The report, authored by the ICCL’s senior fellow Johnny Ryan, himself a prominent critic of the GDPR and Ireland’s own enforcement regime, claims that just 18% of the decisions via the GDPR’s ‘one-stop shop’ to date have led to fines.

The one-stop shop is the mechanism via which organisations engaged in cross-border data processing deal with a single country’s regulatory authority in terms of enforcement decisions.


When that country “asserts” its lead role in such investigations, no other authority can intervene, the ICCL’s report said.

Much of the report focuses on the perceived inadequacies of the Irish Data Protection Commission’s (DPC) decision-making.

However, the DPC said in March at the publication of its annual report that it had applied fines of over €1bn across 2022 as its investigations under GDPR ramped up, while two-thirds of the fines issued by regulators across Europe last year as a whole had emanated from the Irish regulator.

Many of the largest tech companies in the world — including Meta, Google, Microsoft, and Twitter — base their European headquarters in Ireland, meaning the DPC is amongst the most prominent and significant of all the bloc’s regulatory authorities.

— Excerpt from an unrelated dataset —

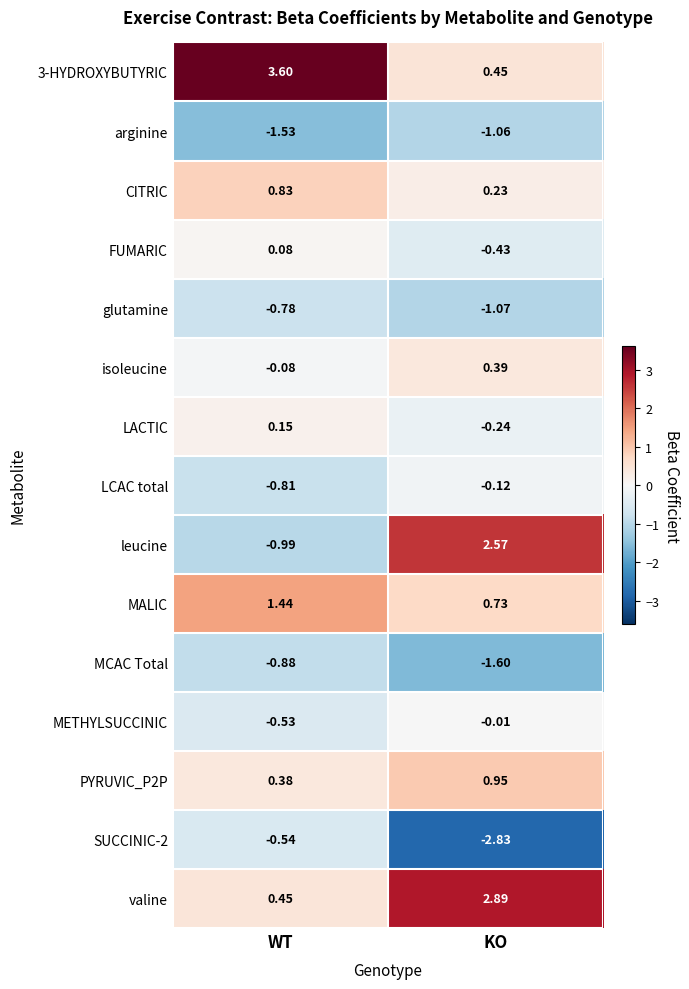

Rank the series at KO from lowest to highest value.

SUCCINIC-2, MCAC Total, glutamine, arginine, FUMARIC, LACTIC, LCAC total, METHYLSUCCINIC, CITRIC, isoleucine, 3-HYDROXYBUTYRIC, MALIC, PYRUVIC_P2P, leucine, valine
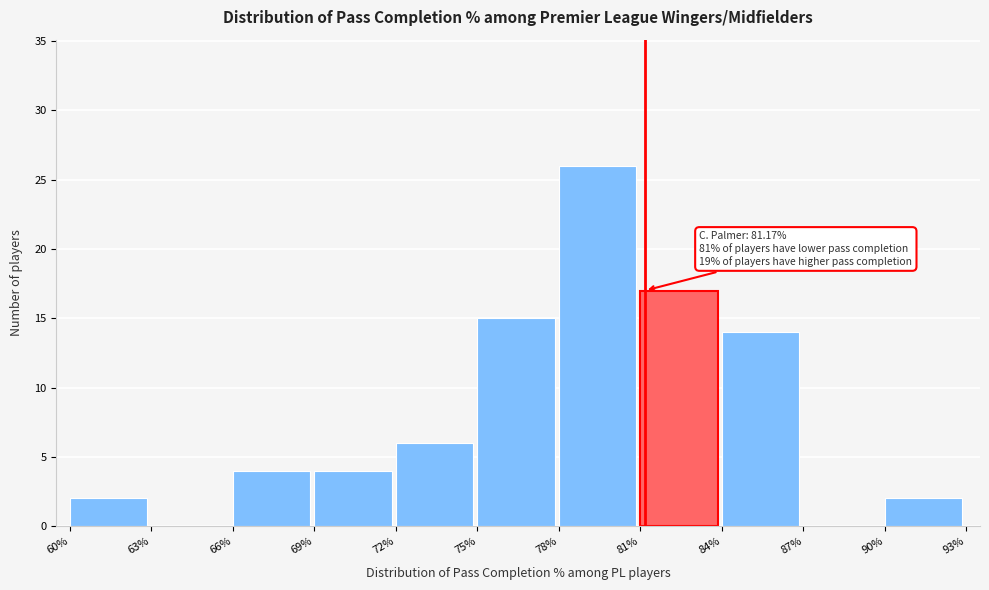

Over which range of the x-axis is the bar tallest?

78% to 81%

“Uniquely, 75% of Ireland’s GDPR investigation decisions in major EU cases were overruled by majority vote of its European counterparts at the EDPB, who demand tougher enforcement action,” the ICCL report states.

It notes that just under nine in 10 of the cross-border complaints made to Ireland involve repeated actions against the same eight big tech companies.

However, the report says, the DPC has opted for “amicable resolution” in 83% of the cases it has managed against those same companies.

“Using amicable resolution for repeat offenders, or for matters likely to impact many people, contravenes European Data Protection Board guidelines,” the report said.